■ **TEXT FOR ANALYSIS**

_____

Theorem trrelsuperrel2dg 44185

Description: Concrete construction of a superclass of relation 𝑅 which is a transitive relation. (Contributed by RP, 20-Jul-2020.)

Hypothesis

Ref	Expression
trrelsuperrel2dg.s	⊢ (𝜑 → 𝑆 = (𝑅 ∪ (dom 𝑅 × ran 𝑅)))

Assertion

Ref	Expression
trrelsuperrel2dg	⊢ (𝜑 → (𝑅 ⊆ 𝑆 ∧ (𝑆 ∘ 𝑆) ⊆ 𝑆))

Proof of Theorem trrelsuperrel2dg

Step	Hyp	Ref	Expression
1		ssun1 4121	. . 3 ⊢ 𝑅 ⊆ (𝑅 ∪ (dom 𝑅 × ran 𝑅))
2		trrelsuperrel2dg.s	. . 3 ⊢ (𝜑 → 𝑆 = (𝑅 ∪ (dom 𝑅 × ran 𝑅)))
3	1, 2	sseqtrrid 3970	. 2 ⊢ (𝜑 → 𝑅 ⊆ 𝑆)

_____

Dataset entries:
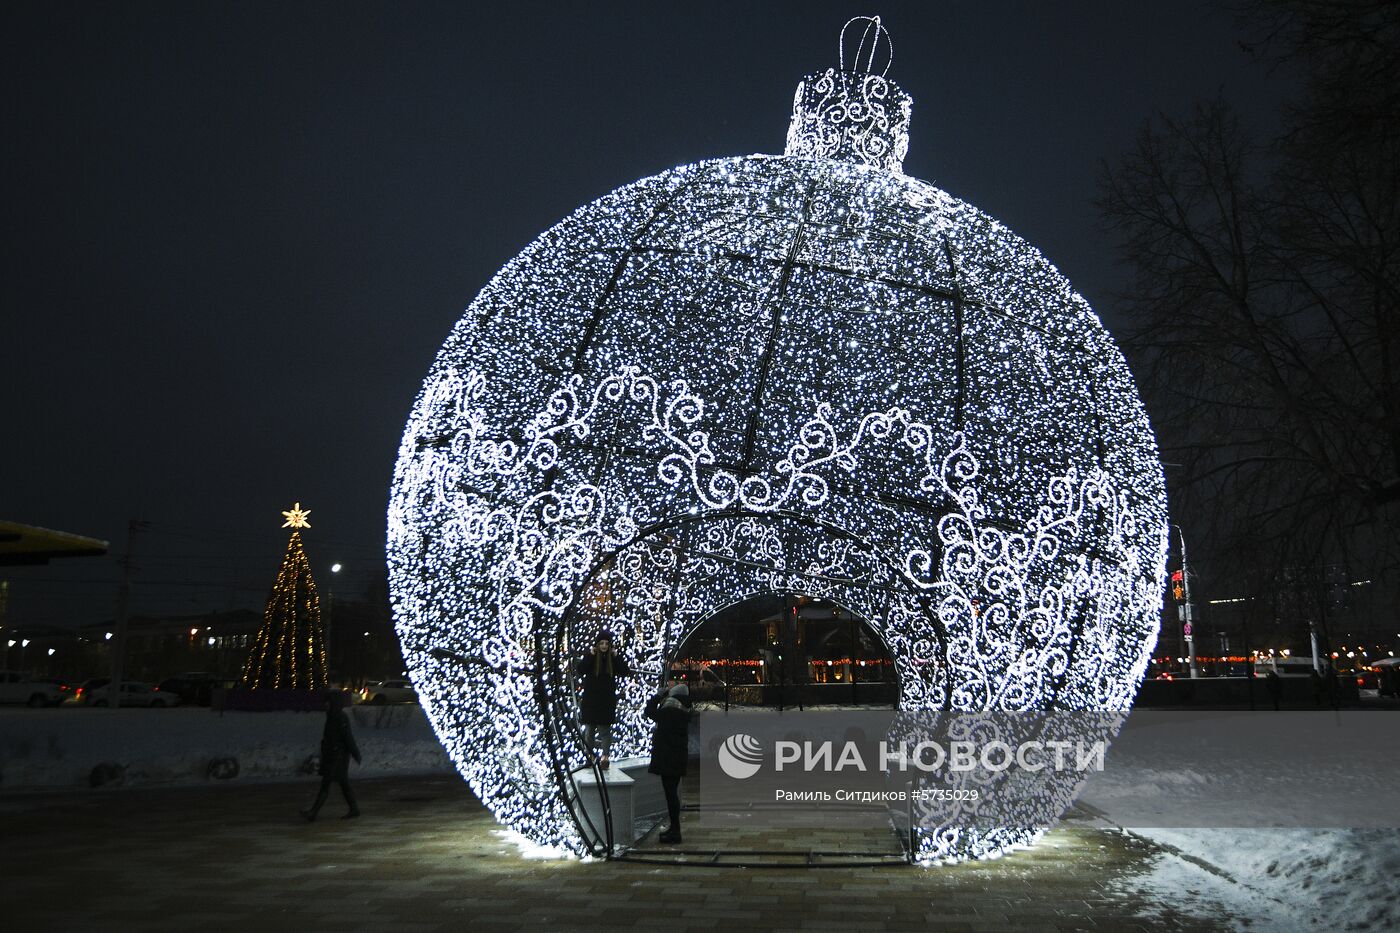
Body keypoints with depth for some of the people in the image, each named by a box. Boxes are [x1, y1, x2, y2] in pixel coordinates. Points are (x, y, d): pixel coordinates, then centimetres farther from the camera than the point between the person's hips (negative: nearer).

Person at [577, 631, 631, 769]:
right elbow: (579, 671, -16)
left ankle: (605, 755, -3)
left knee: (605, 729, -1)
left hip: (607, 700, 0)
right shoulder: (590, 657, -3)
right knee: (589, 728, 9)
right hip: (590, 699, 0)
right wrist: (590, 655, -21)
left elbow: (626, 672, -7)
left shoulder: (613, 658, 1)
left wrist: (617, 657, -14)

_____

■ **ACTIVITY LIST**
**A.** Answer these questions about the theorem page:
(i) Who contributed the theorem, and on what date?
(ii) Which reference is given for step 1 of the proof?
(iii) Which steps are listed in the Hyp column for step 3?
**B.** Set down the part of the theorem page from "Theorem trrelsuperrel2dg 44185" up to and including "(𝑅 ⊆ 𝑆 ∧ (𝑆 ∘ 𝑆) ⊆ 𝑆))", character for character.

■ **EXERCISE RESPONSES**
**A.**
(i) RP, on 20-Jul-2020.
(ii) ssun1 4121.
(iii) Steps 1 and 2.

**B.**
Theorem trrelsuperrel2dg 44185

Description: Concrete construction of a superclass of relation 𝑅 which is a transitive relation. (Contributed by RP, 20-Jul-2020.)

Hypothesis

Ref	Expression
trrelsuperrel2dg.s	⊢ (𝜑 → 𝑆 = (𝑅 ∪ (dom 𝑅 × ran 𝑅)))

Assertion

Ref	Expression
trrelsuperrel2dg	⊢ (𝜑 → (𝑅 ⊆ 𝑆 ∧ (𝑆 ∘ 𝑆) ⊆ 𝑆))